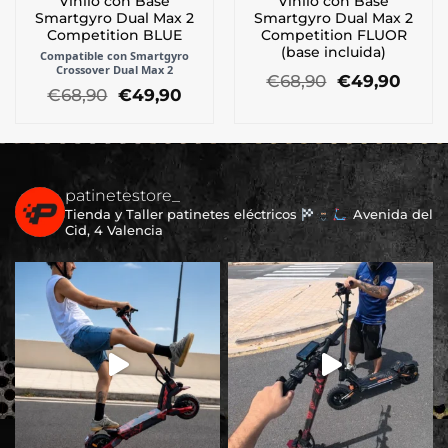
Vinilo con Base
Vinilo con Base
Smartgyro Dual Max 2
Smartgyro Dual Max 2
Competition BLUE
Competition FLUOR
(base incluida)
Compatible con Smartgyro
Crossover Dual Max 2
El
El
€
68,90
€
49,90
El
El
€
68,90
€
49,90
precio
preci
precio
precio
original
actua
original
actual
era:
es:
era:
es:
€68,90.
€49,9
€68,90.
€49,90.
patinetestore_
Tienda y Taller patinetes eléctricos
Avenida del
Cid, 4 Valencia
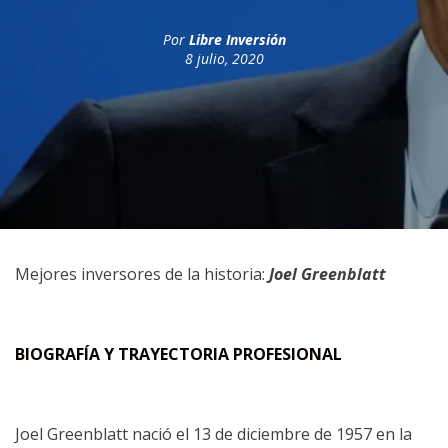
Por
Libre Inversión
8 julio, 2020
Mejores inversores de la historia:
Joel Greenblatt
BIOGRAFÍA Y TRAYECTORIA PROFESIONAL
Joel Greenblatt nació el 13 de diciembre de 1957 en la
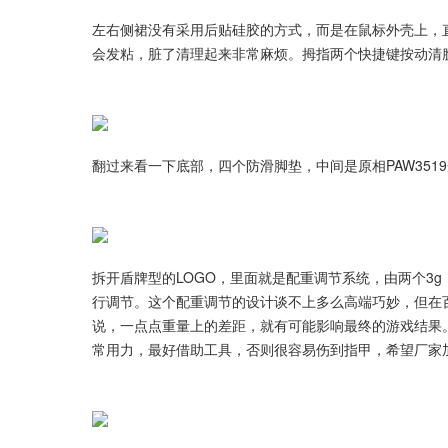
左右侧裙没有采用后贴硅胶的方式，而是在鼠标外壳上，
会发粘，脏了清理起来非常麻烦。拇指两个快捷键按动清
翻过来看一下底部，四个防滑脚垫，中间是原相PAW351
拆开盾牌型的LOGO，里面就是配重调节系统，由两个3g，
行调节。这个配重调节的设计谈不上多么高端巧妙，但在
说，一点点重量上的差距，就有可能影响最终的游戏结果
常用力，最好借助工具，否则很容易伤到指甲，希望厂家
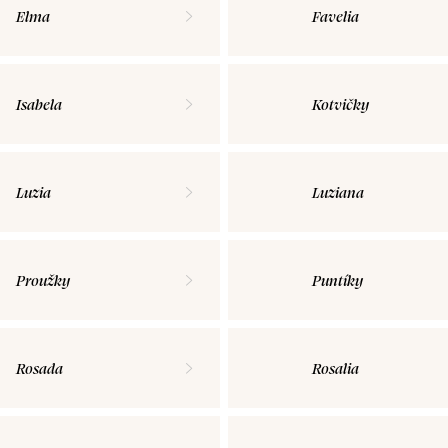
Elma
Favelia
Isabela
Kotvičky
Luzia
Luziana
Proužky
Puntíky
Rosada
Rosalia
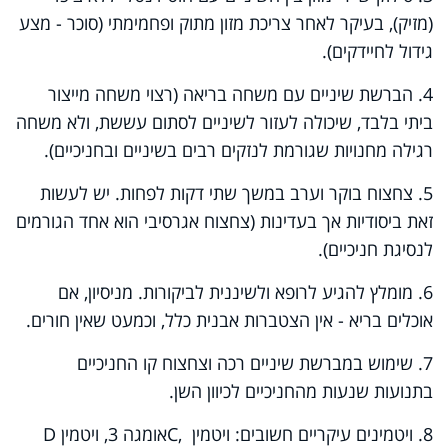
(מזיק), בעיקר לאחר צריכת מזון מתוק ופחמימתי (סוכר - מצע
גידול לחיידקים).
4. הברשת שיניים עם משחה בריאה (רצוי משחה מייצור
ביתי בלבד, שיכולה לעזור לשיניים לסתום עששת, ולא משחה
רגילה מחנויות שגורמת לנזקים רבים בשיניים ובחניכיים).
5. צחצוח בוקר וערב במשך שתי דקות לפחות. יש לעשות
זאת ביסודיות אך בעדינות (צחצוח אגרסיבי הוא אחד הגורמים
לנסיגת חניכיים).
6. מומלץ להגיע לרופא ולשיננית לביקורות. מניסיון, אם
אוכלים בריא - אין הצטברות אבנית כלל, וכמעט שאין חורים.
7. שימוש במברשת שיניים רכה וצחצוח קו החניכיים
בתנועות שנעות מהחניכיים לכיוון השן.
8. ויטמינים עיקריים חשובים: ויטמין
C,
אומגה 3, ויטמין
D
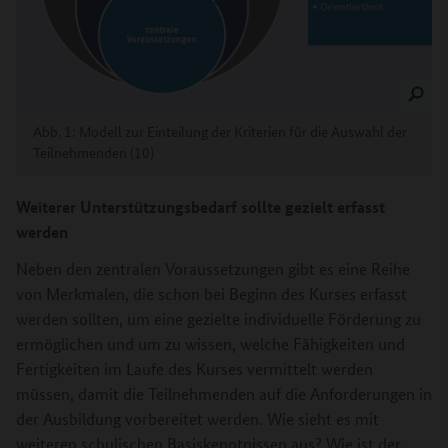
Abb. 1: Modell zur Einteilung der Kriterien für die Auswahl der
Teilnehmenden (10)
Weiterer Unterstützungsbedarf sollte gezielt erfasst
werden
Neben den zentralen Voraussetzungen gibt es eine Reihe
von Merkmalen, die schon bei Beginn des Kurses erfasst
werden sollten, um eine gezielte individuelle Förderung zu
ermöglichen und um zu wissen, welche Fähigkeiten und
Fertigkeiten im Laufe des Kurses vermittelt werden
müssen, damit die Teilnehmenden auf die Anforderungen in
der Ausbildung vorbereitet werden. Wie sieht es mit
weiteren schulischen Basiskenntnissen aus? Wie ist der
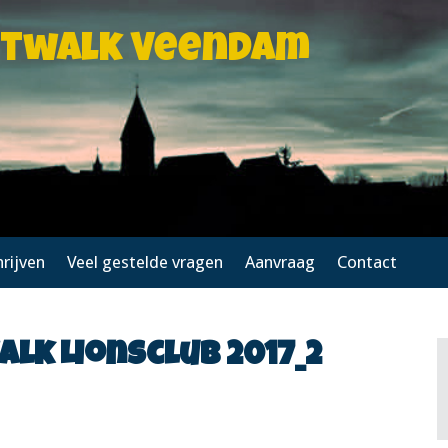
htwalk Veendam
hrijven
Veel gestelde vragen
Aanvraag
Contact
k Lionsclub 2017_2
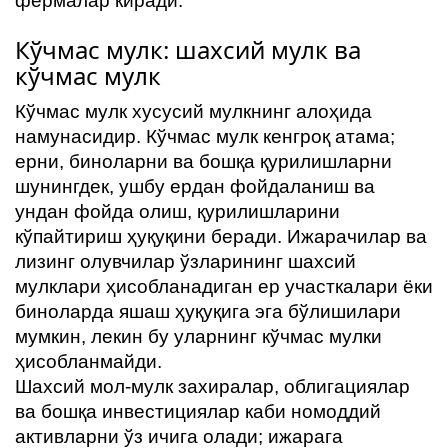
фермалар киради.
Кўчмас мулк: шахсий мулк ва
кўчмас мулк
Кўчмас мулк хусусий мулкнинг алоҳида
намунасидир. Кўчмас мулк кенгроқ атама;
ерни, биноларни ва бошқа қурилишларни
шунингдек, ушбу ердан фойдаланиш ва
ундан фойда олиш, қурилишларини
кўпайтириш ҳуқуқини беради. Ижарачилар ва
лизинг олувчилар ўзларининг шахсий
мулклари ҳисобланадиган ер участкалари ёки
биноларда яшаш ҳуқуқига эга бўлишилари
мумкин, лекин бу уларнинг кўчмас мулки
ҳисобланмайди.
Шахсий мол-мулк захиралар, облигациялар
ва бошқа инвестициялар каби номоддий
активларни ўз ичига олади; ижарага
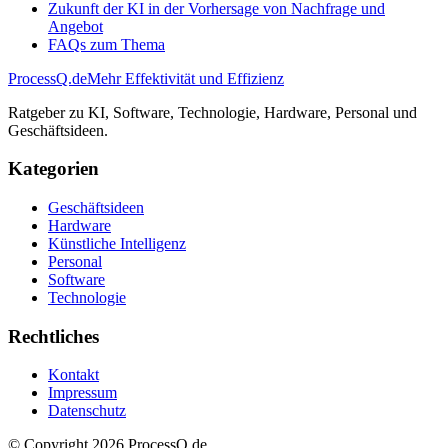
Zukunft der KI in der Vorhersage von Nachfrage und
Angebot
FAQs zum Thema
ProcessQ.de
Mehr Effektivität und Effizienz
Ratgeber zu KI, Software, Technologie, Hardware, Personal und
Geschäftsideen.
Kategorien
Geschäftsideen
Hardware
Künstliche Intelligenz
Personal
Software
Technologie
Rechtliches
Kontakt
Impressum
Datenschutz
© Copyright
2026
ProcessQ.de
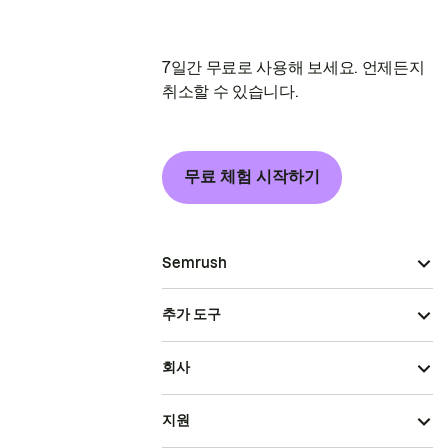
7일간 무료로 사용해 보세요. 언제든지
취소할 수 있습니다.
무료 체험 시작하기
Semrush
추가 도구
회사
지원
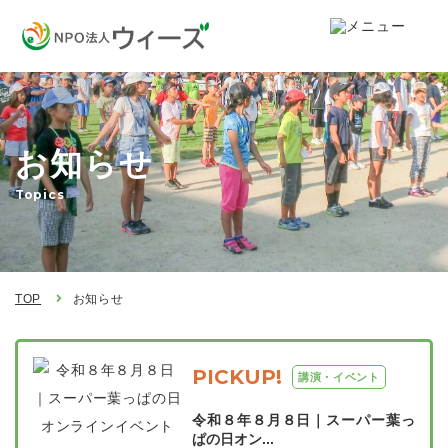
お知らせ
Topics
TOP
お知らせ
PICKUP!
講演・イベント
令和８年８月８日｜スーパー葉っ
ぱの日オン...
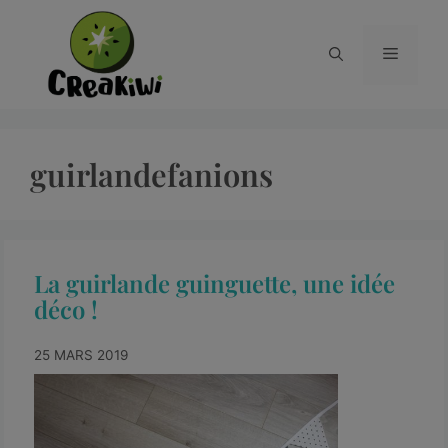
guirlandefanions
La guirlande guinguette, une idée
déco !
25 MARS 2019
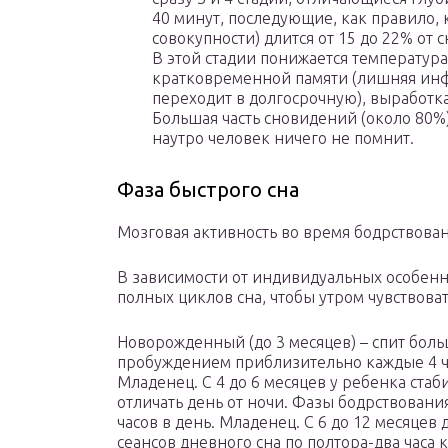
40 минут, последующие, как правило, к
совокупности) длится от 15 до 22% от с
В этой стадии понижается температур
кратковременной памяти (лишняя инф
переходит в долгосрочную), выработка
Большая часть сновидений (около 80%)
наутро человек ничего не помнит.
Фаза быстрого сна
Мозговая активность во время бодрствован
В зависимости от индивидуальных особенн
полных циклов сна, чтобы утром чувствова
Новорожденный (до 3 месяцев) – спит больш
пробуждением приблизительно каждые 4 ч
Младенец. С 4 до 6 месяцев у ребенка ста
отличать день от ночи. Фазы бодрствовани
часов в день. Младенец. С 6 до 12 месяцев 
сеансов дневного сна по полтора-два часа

____

Required work: Pick out every line of the listing that contains the word "eine", and copy each one. Case counts.

Solution to this problem:
Neben den zentralen Voraussetzungen gibt es eine Reihe
werden sollten, um eine gezielte individuelle Förderung zu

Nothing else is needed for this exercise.